### INSTRUCTIONS FOR THE TASK
Retype, exactly as they stand, the lines from the start of the data to the line that contains "cancer stained with", both ends included. Leave the pictures out.

### AVAILABLE DATA
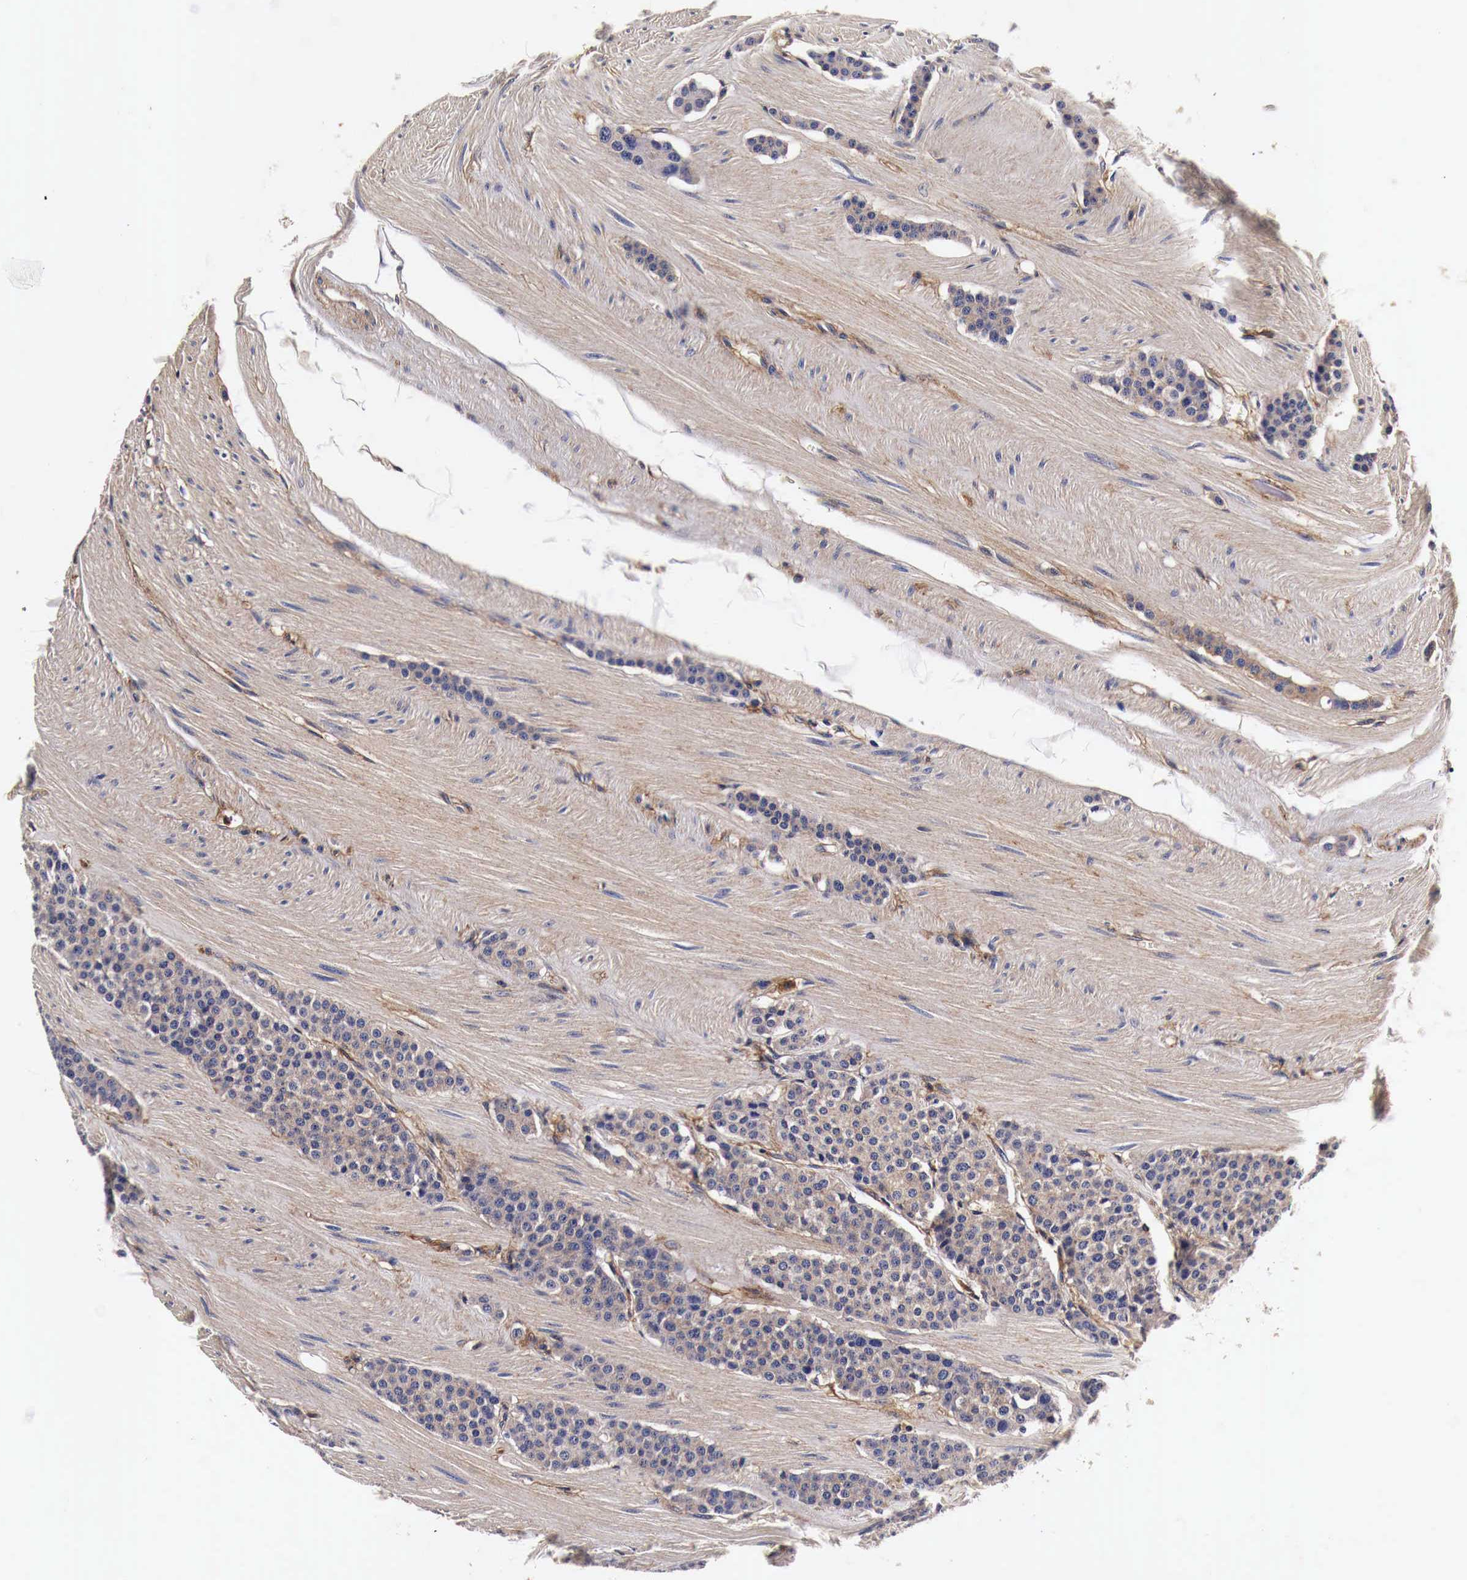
{"staining": {"intensity": "moderate", "quantity": ">75%", "location": "cytoplasmic/membranous"}, "tissue": "carcinoid", "cell_type": "Tumor cells", "image_type": "cancer", "snomed": [{"axis": "morphology", "description": "Carcinoid, malignant, NOS"}, {"axis": "topography", "description": "Small intestine"}], "caption": "This is an image of immunohistochemistry (IHC) staining of carcinoid (malignant), which shows moderate positivity in the cytoplasmic/membranous of tumor cells.", "gene": "RP2", "patient": {"sex": "male", "age": 60}}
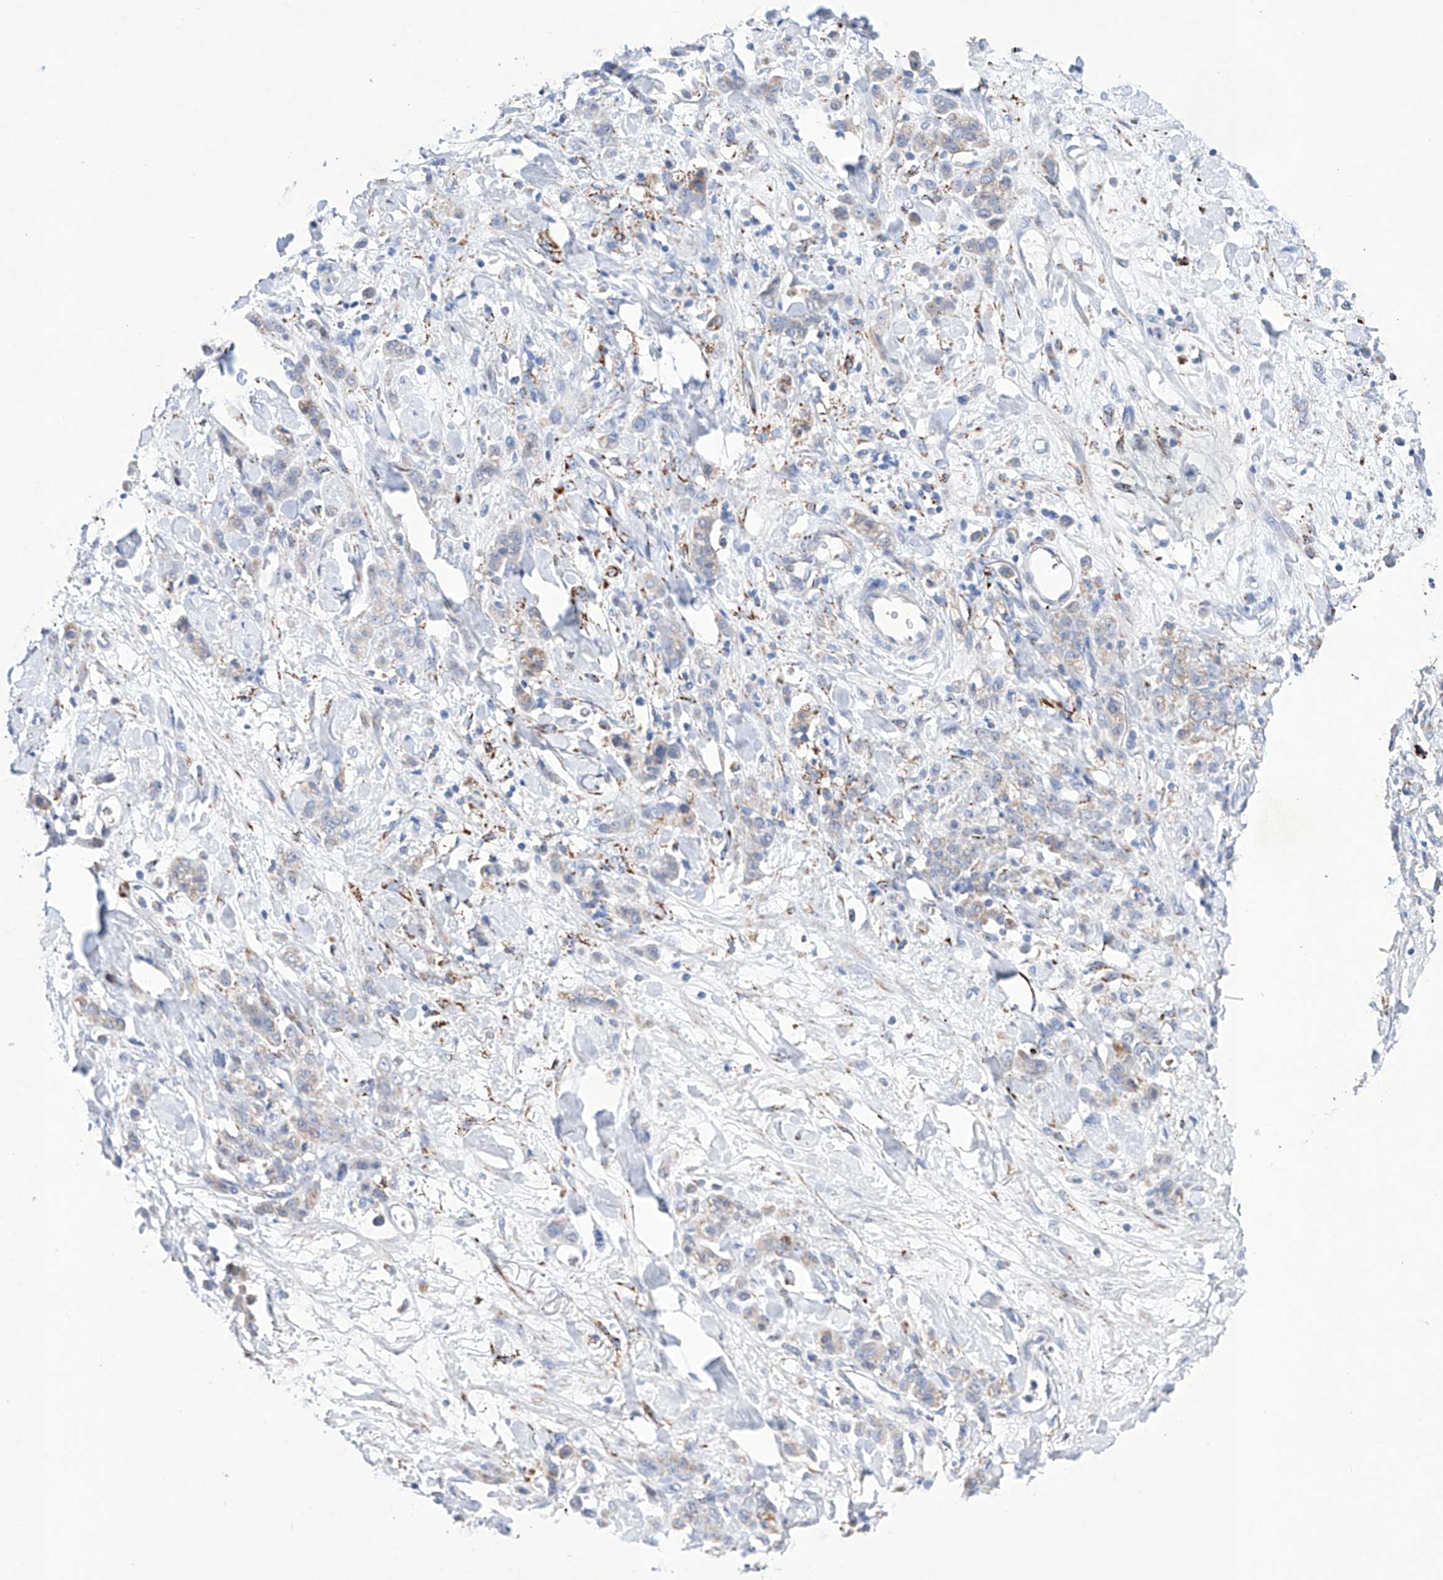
{"staining": {"intensity": "moderate", "quantity": "<25%", "location": "cytoplasmic/membranous"}, "tissue": "stomach cancer", "cell_type": "Tumor cells", "image_type": "cancer", "snomed": [{"axis": "morphology", "description": "Normal tissue, NOS"}, {"axis": "morphology", "description": "Adenocarcinoma, NOS"}, {"axis": "topography", "description": "Stomach"}], "caption": "Stomach cancer stained with a protein marker demonstrates moderate staining in tumor cells.", "gene": "NRROS", "patient": {"sex": "male", "age": 82}}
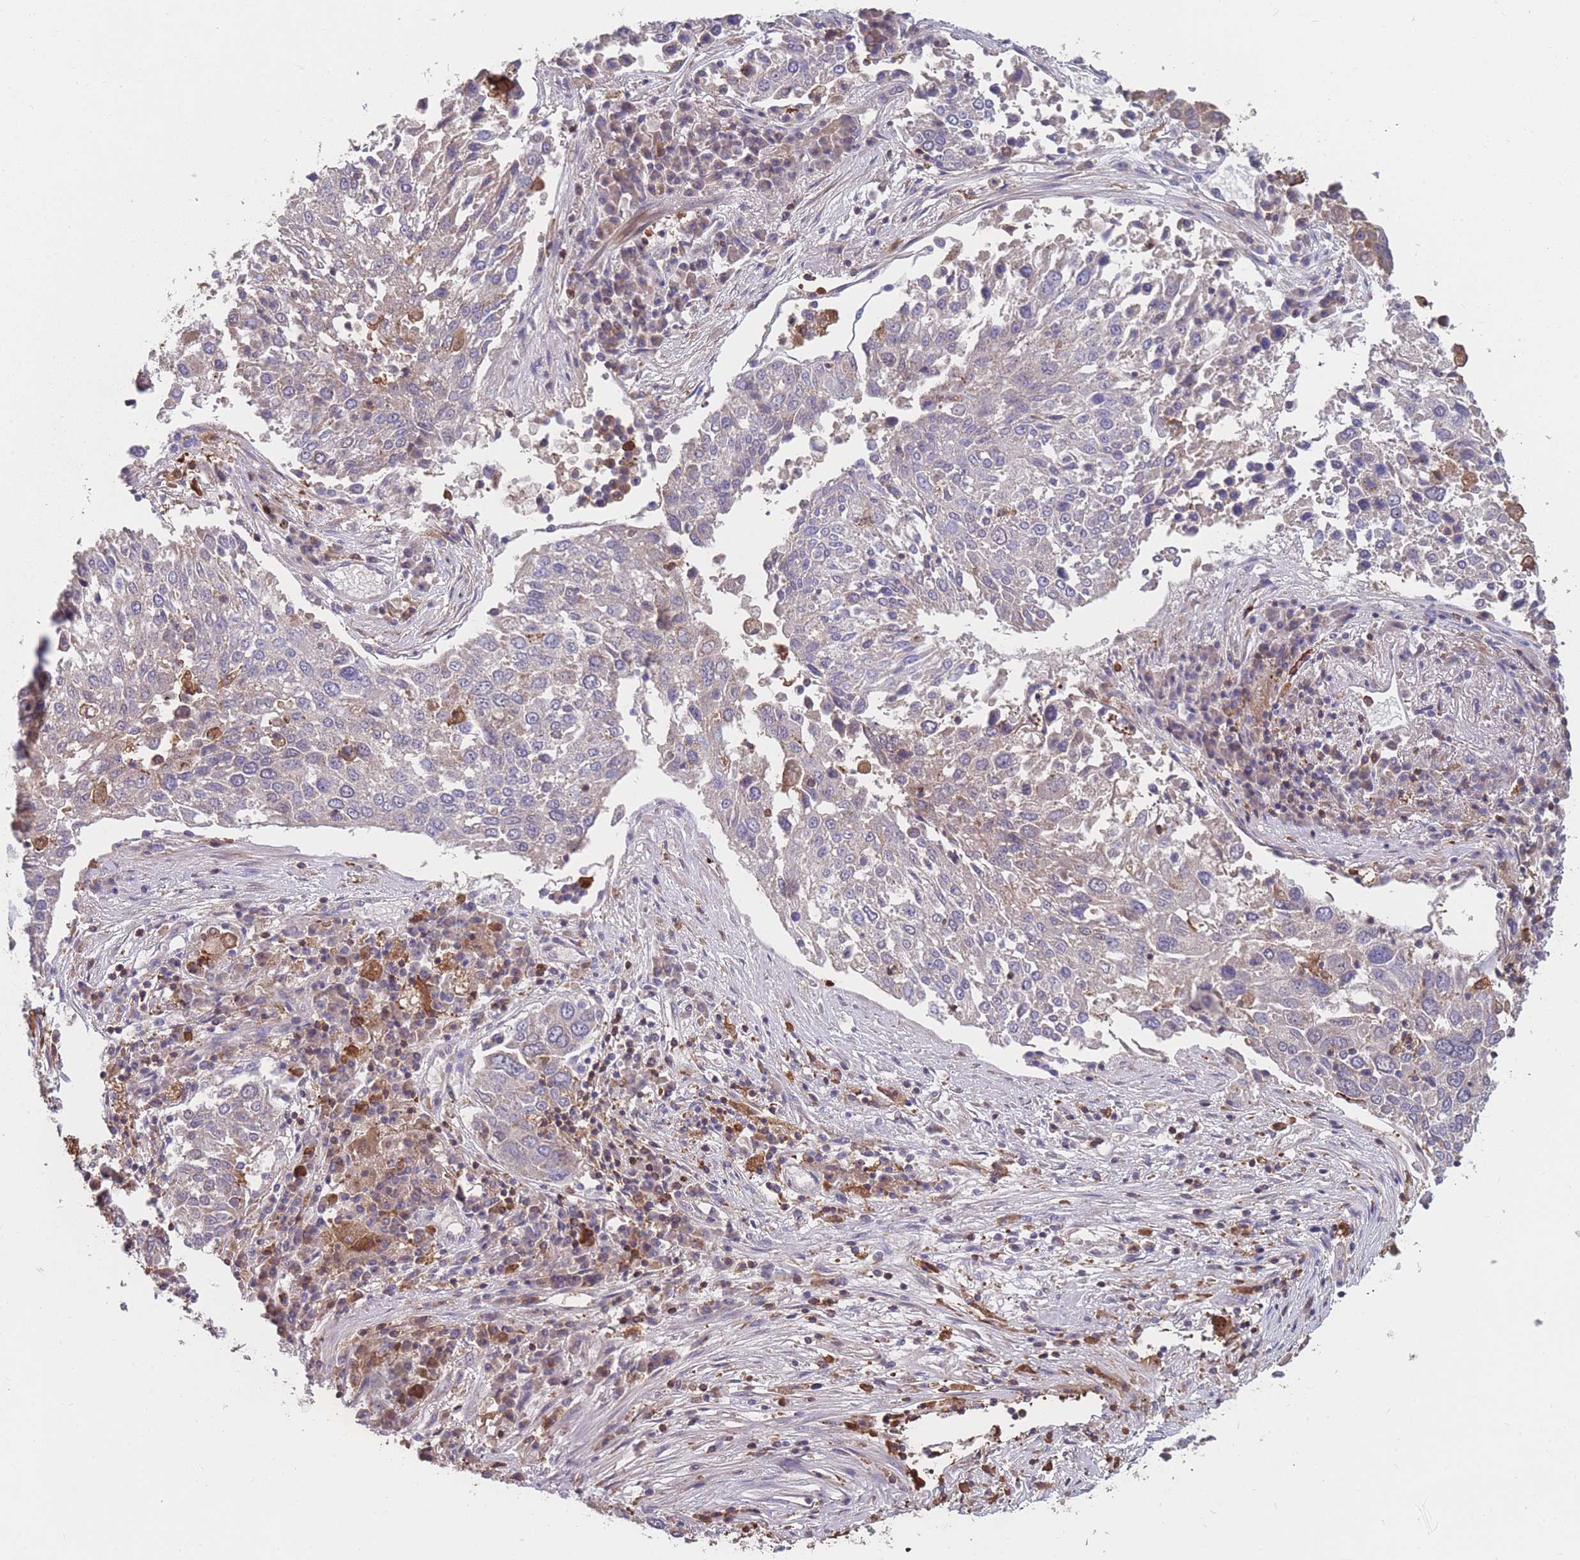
{"staining": {"intensity": "weak", "quantity": "<25%", "location": "cytoplasmic/membranous"}, "tissue": "lung cancer", "cell_type": "Tumor cells", "image_type": "cancer", "snomed": [{"axis": "morphology", "description": "Squamous cell carcinoma, NOS"}, {"axis": "topography", "description": "Lung"}], "caption": "High power microscopy micrograph of an IHC histopathology image of lung squamous cell carcinoma, revealing no significant expression in tumor cells.", "gene": "CD33", "patient": {"sex": "male", "age": 65}}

### RESPONSE FOR THIS EXERCISE
{"staining": {"intensity": "moderate", "quantity": ">75%", "location": "cytoplasmic/membranous"}, "tissue": "carcinoid", "cell_type": "Tumor cells", "image_type": "cancer", "snomed": [{"axis": "morphology", "description": "Carcinoid, malignant, NOS"}, {"axis": "topography", "description": "Small intestine"}], "caption": "This is an image of immunohistochemistry (IHC) staining of carcinoid (malignant), which shows moderate positivity in the cytoplasmic/membranous of tumor cells.", "gene": "RP2", "patient": {"sex": "male", "age": 60}}
{"staining": {"intensity": "moderate", "quantity": "<25%", "location": "cytoplasmic/membranous"}, "tissue": "stomach cancer", "cell_type": "Tumor cells", "image_type": "cancer", "snomed": [{"axis": "morphology", "description": "Normal tissue, NOS"}, {"axis": "morphology", "description": "Adenocarcinoma, NOS"}, {"axis": "topography", "description": "Stomach"}], "caption": "Stomach cancer stained with a protein marker demonstrates moderate staining in tumor cells.", "gene": "NRROS", "patient": {"sex": "male", "age": 82}}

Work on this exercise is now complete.